Institutions may find that their potential as active agents of their own fate is visibly emphasised, and that they are expected to show a quasi entrepreneurial initiative and a market-oriented preparedness for cooperation. State security institutions and their political masters will have to live with this. It is not always clear whether the consequences of the relative liberalisation and networking of institutions is completely intentional.
With the concept of transinstitutional policing we have denoted a trend towards a relatively durable, coordinated cooperation which spans various institutions, prevention and repression, the executive and the legislature, the state the economy and even civil society. Its goal is to achieve and preserve "security”.
Depending on how this cooperation is organised and operated, the goal can no longer be called "internal security” in the conventional sense. It must have other criteria. It can be a matter of influencing the "feeling of security” of individual social groups, of deterrence through huge security measures (as at the World Cup), or of the political, military and security services shifting the balance of civil liberties and "internal security” (as by the so-called Complementary Law on the Fight against Terrorism). Changing the criteria can also mean dealing with the new fear of danger in such a way that the state's requirement for security is reduced.[1]
Both economic and also social-diagnostic arguments are adduced to legitimise the reorganisation of "security” along the lines of networks: efficiency and effectiveness, the risk society and the dissolution of borders. Creating networks means linking structures and actions in particular ways and being in tune with others. As it to be expected, networking in the field of "internal security” is still in the initial stages. Whether the network will become be the organisational form of the future as such remains an open question.
[1] Wolfgang Sofsky/Sonja Zekri, "Wir kehren zurück in historisch normale, gefährliche Zeiten", in Süddeutsche Zeitung 24th August 2006, p. 11.

• Required work:
(1) Reproduce the passage on transinstitutional policing from "Institutions may find" to "is completely intentional.", changing "political masters" to "political superiors".
(2) According to the passage on transinstitutional policing, what arguments are used to justify reorganizing security along the lines of networks?
(3) Say whether each statement agrees with the passage on transinstitutional policing, answering yes or no and quoting the deciding words: (a) Networking in the field of internal security is already well advanced. (b) Transinstitutional policing aims to achieve and preserve security. (c) It is settled that the network will be the organizational form of the future.
The records that come after the passage on transinstitutional policing have no connection to it.

(Stored data entries)
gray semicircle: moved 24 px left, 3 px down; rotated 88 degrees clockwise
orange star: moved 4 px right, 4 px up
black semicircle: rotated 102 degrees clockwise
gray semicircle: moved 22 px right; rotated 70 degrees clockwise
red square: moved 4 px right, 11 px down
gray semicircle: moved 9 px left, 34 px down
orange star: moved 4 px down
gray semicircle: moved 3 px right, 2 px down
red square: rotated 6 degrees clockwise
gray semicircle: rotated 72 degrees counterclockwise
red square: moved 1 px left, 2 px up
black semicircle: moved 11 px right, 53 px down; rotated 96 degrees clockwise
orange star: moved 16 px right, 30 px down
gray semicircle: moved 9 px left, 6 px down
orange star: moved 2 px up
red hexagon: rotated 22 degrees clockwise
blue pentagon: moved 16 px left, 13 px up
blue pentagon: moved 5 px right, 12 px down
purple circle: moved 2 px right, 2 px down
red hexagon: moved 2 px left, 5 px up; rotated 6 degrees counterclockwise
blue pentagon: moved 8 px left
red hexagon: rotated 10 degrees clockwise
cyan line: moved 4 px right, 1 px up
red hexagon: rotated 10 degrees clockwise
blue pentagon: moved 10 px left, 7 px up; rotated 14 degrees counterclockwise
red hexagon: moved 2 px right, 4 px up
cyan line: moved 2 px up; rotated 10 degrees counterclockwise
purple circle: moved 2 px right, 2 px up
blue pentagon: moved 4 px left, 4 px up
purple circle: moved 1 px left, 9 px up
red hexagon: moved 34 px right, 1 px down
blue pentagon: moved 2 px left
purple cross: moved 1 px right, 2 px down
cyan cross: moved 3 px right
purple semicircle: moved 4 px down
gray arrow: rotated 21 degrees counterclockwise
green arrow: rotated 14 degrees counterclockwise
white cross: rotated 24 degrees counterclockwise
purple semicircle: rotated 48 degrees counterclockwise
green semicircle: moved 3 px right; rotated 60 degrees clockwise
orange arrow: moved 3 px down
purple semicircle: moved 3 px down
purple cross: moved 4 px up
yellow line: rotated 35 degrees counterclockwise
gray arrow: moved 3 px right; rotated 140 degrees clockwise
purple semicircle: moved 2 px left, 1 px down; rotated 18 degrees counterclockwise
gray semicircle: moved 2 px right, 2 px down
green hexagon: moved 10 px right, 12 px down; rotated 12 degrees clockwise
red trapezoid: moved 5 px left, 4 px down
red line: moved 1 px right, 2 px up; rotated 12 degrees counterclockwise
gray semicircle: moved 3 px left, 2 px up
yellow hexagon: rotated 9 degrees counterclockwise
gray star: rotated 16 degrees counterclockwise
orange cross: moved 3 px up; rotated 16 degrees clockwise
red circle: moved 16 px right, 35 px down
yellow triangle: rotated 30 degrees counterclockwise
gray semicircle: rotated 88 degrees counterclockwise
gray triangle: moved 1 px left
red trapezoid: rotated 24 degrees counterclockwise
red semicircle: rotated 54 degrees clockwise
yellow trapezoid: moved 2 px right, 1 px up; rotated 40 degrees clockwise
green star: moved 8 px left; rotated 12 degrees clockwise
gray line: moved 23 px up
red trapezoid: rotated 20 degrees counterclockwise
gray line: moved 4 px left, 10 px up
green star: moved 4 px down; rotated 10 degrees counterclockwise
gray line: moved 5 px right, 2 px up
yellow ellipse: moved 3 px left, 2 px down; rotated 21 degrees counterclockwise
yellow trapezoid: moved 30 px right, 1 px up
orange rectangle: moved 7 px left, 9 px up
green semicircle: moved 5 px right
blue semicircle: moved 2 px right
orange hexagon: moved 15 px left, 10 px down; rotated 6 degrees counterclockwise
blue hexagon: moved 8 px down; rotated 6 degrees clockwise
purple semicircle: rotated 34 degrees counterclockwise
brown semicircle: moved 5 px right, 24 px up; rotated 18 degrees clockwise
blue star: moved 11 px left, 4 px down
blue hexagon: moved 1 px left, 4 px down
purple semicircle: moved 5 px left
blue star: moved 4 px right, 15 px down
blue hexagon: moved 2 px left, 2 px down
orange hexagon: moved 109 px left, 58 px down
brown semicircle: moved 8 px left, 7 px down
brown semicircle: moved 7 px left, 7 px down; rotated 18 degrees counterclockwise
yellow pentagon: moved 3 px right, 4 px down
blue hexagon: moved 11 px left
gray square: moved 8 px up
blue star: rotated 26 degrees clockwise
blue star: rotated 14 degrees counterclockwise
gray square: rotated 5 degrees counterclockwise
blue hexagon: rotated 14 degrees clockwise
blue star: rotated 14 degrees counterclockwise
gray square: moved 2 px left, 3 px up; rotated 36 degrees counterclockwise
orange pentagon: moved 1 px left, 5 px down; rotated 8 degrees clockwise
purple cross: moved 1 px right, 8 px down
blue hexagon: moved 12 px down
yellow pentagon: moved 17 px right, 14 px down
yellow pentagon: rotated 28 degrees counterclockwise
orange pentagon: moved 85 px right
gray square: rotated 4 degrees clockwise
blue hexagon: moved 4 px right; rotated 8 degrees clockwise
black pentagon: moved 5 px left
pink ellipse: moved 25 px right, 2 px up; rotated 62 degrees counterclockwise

• Your responses:
(1)
Institutions may find that their potential as active agents of their own fate is visibly emphasised, and that they are expected to show a quasi entrepreneurial initiative and a market-oriented preparedness for cooperation. State security institutions and their political superiors will have to live with this. It is not always clear whether the consequences of the relative liberalisation and networking of institutions is completely intentional.

(2) Both economic and social-diagnostic arguments are used. They are efficiency and effectiveness, the risk society, and the dissolution of borders.

(3)
(a) No: "is still in the initial stages."
(b) Yes: "Its goal is to achieve and preserve"
(c) No: "remains an open question."